By Barb Arland-Fye
Tanner emerged from beneath the lake’s surface almost effortlessly, standing on a wakeboard and riding the wake behind our family’s rental boat with confidence and command. Watching Tanner, the boyfriend of my niece Maddie, captivated me and the other 11 relatives on the boat during our vacation in northern Minnesota earlier this month.
The four-day getaway provided the rest, relaxation and family bonding time that my body and soul craved. Each morning, I made time for a long walk on a hilly trail populated with cabins, log homes and pine trees, the fragrance of which evoked childhood memories of family vacations to northern Minnesota. This was my time to talk to God. I reveled in God’s presence as the sun woke up to start the day, birds chirped in the towering pine trees and a walker or jogger passed by, occasionally exchanging a smile or greeting with me.

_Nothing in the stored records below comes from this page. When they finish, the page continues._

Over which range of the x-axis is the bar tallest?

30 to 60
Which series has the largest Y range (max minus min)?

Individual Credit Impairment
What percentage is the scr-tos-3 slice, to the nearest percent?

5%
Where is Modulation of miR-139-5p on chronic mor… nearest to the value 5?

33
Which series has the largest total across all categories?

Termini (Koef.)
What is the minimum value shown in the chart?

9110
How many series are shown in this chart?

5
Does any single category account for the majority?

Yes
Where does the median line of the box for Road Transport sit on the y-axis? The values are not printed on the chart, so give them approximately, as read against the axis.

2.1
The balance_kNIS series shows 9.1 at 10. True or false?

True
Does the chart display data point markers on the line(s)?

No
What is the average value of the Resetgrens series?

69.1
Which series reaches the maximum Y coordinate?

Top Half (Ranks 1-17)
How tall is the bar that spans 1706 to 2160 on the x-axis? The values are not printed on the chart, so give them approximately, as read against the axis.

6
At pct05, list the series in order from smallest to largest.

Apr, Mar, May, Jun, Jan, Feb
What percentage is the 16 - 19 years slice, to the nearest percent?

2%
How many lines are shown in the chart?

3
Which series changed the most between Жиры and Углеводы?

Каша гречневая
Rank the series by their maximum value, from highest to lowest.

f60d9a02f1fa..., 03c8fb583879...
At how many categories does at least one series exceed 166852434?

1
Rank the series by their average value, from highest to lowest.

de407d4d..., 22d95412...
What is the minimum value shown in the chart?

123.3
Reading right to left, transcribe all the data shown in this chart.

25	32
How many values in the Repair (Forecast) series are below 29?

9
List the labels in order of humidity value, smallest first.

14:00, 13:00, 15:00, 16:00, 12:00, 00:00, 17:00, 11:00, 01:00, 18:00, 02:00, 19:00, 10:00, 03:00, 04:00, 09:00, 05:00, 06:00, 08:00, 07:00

“Every good Christian knows that vacation is the time to rest the body but also to nurture the spirit through more time for prayer and meditation, to grow in one’s personal relationship with Christ and follow his teachings ever more closely,” the late Pope Benedict XVI said. He was speaking during a three-week private retreat the summer of 2007 in the Dolomite Mountains north of Venice (Reuters/New York Times, July 16, 2007).
My brother Tim organized this short vacation months ago to bring together our siblings, their families and our parents, Mary and Ray, to celebrate Dad’s milestone birthday. I believe God made space and time available (my husband Steve and my staff did, too) so that this vacation could truly provide needed rest and relaxation.
Some of the nearly 30 members of our Arland clan could not be present and we felt their absence. We knew, though, that they wanted the rest of us to enjoy a rare opportunity to be together and make memories. And we did — aboard the rental boat, during dinner at a restaurant and in the log house my brother Brian and his wife Jacque rented for their family. We even made memories dealing with an accident that required first aid, which Alyssa, a nurse and our nephew Tom’s wife, provided so reassuringly.
Each day on the boat, someone lost a hat to the wind. My son Colin’s treasured Washington, D.C. hat flew off first. Tom dove into the water, nabbed the hat and saved the day. Tom dove into the water the next day to retrieve another relative’s hat and on the third day prepared to retrieve my hat from the lake. He didn’t score a “hat trick” however, because a sheriff’s deputy, patrolling the lake with another deputy plucked it from the water and handed it to me. We cheered and the deputy jokingly said, “Now that I’ve pulled you over…”
Tim and I enjoyed quality time in kayaks on the placid lake outside the rental house. As we paddled around a small island mid-morning, I told Tim, “This is a glimpse of heaven.”
A decade ago, responding to a question about rediscovering the meaning of leisure, Pope Francis said, “Together with a culture of work, there must be a culture of leisure and gratification. To put it another way: people who work must take the time to relax, to be with their families, to enjoy themselves, read, listen to music, play a sport … (New York Times, April 23, 2013).
I rediscovered the meaning and need for leisure with God and family.